My contractions started at five minute intervals. They were strong from the get go and they never got further apart. Every childbirth book and antenatal teacher will tell you that the point at which contractions are just five minutes apart is the time to get to hospital. It’s not uncommon for contractions to begin at 30 minutes apart and whittle their way down to five minutes and then as the final stage approaches just a minute or less apart. So when mine started that close together I could only conclude one thing; my baby was coming fast.

How. Wrong. I. Was. My baby was coming but, my god, she was going to take her time. After 12 hours’ I assumed I’d be raring to go. And, yet, I had not dilated. Not one bit. After 24 hours and still no progress I was exhausted and disheartened. By 28 hours I was barely lucid an,  after suggesting someone put me down like an animal, an anaesthetist promptly arrived to put me out of my misery. Fortunately he dismissed my dramatic suggestion and opted for the less drastic injection; an epidural. And, like great swathes of child-delivering women all over this world before me, I was instantly grateful. For his very existence as much as the marvels of modern medicine.

Ten hours later I was the proud, shattered and positively delirious mother of Miss I. And by delirious I mean truly delirious. Not in any romantic use of the word – I actually felt like I was inhabiting a distant and unfamiliar planet and I remained in that state for a few days. This state was naturally compounded by the fact I was now responsible for feeding a living breathing baby around the clock.  (Our seasoned antenatal teacher shared one piece of wisdom in this regard that I will never forget; childbirth would be much easier if you didn’t become responsible for a newborn baby immediately afterwards and equally that caring for a newborn baby would be much easier if you weren’t recovering from the physical demands of delivering that newborn).

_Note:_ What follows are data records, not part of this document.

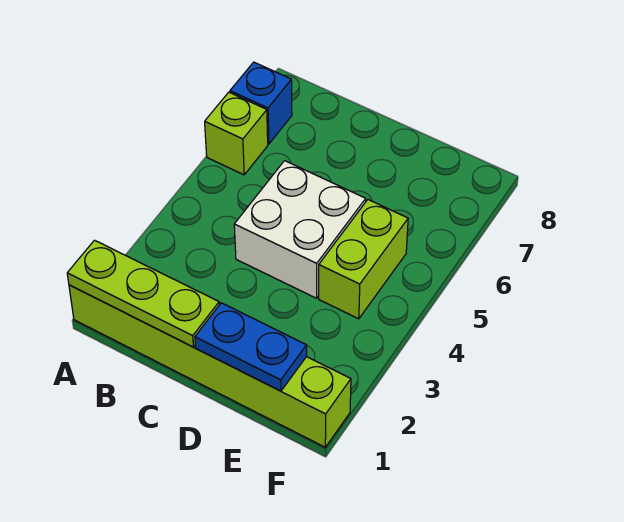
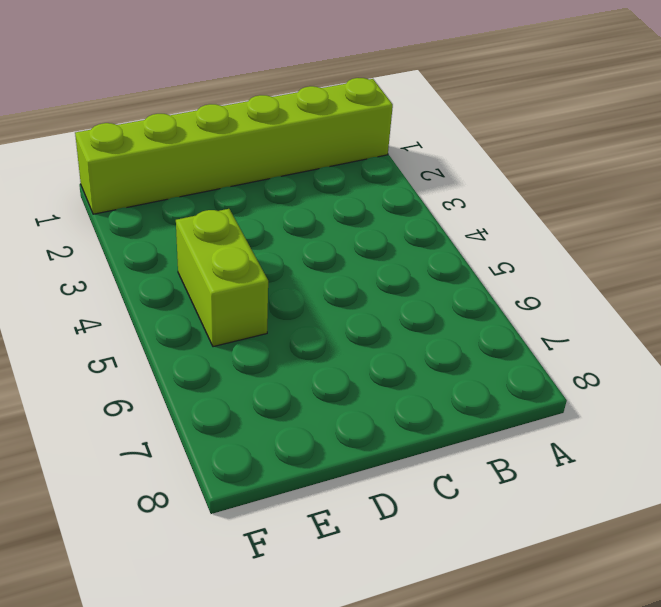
none -> lime brick A6 level 1
none -> blue brick A7 level 1

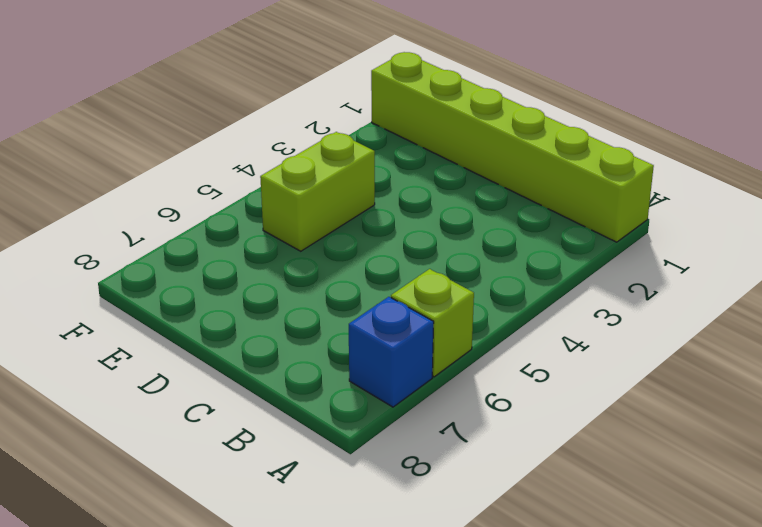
none -> white brick C4:D5 level 1
none -> lime plate A1:C1 level 2

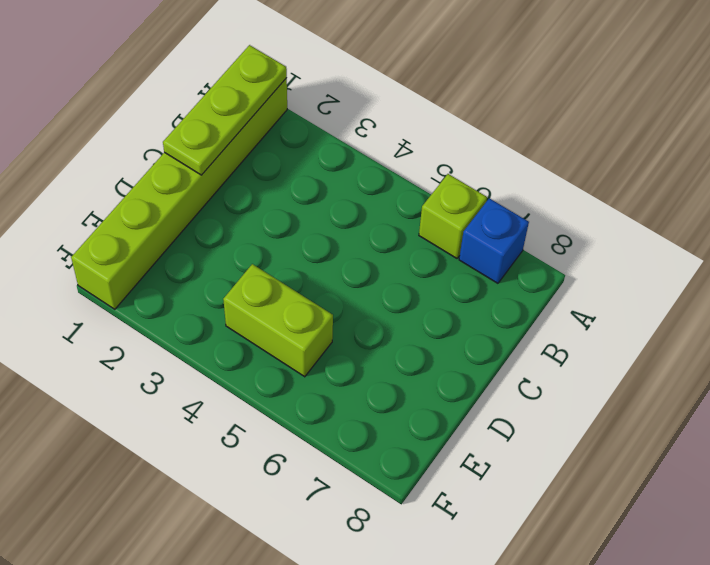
none -> white brick C4:D5 level 1
none -> blue plate D1:E1 level 2

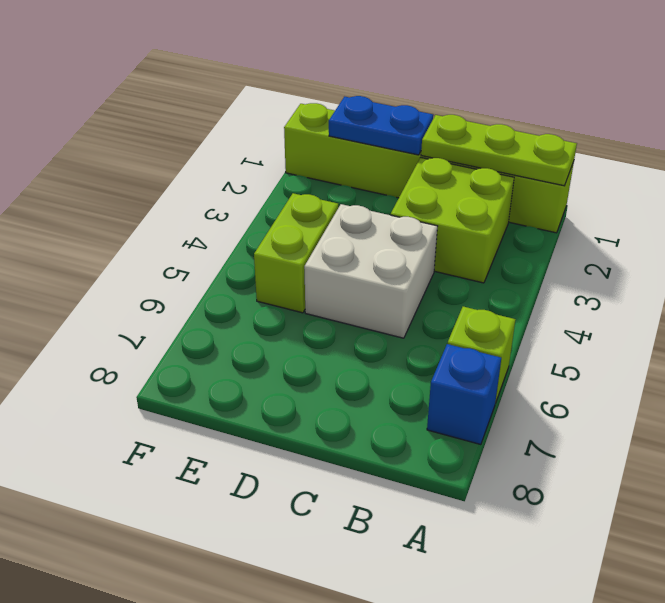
lime brick B2:C3 level 1 -> none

One silver lining of Miss I’s birth (apart from the adorable bundle herself) was that I was on the other side of the world to most of our family and friends; I wasn’t exactly fit for public consumption. Two lovely friends who visited us the morning after Miss I’s birth left so wide-eyed that I still feel seeing me that way may have had a strong contraceptive effect.  A few days later, after clasping her eyes on Miss I for the first time, another friend commented that if there was ever a baby worth waiting 38 hours for she was lying in my arms. I agreed. But, with my hand on my heart, let me say this. I wouldn’t love her any less if she had come in 3 hours. I promise!

So Mother Nature if you’re listening (or reading) and you’re having one of those days where you hand out coupons for fast births in the next few weeks PICK ME! PLEASE PICK ME!! I promise I’ll work on my jealousy issues.

What makes you insanely jealous? And please don’t say nothing. Tell me I’m not alone in succumbing to the occasional pang of envy??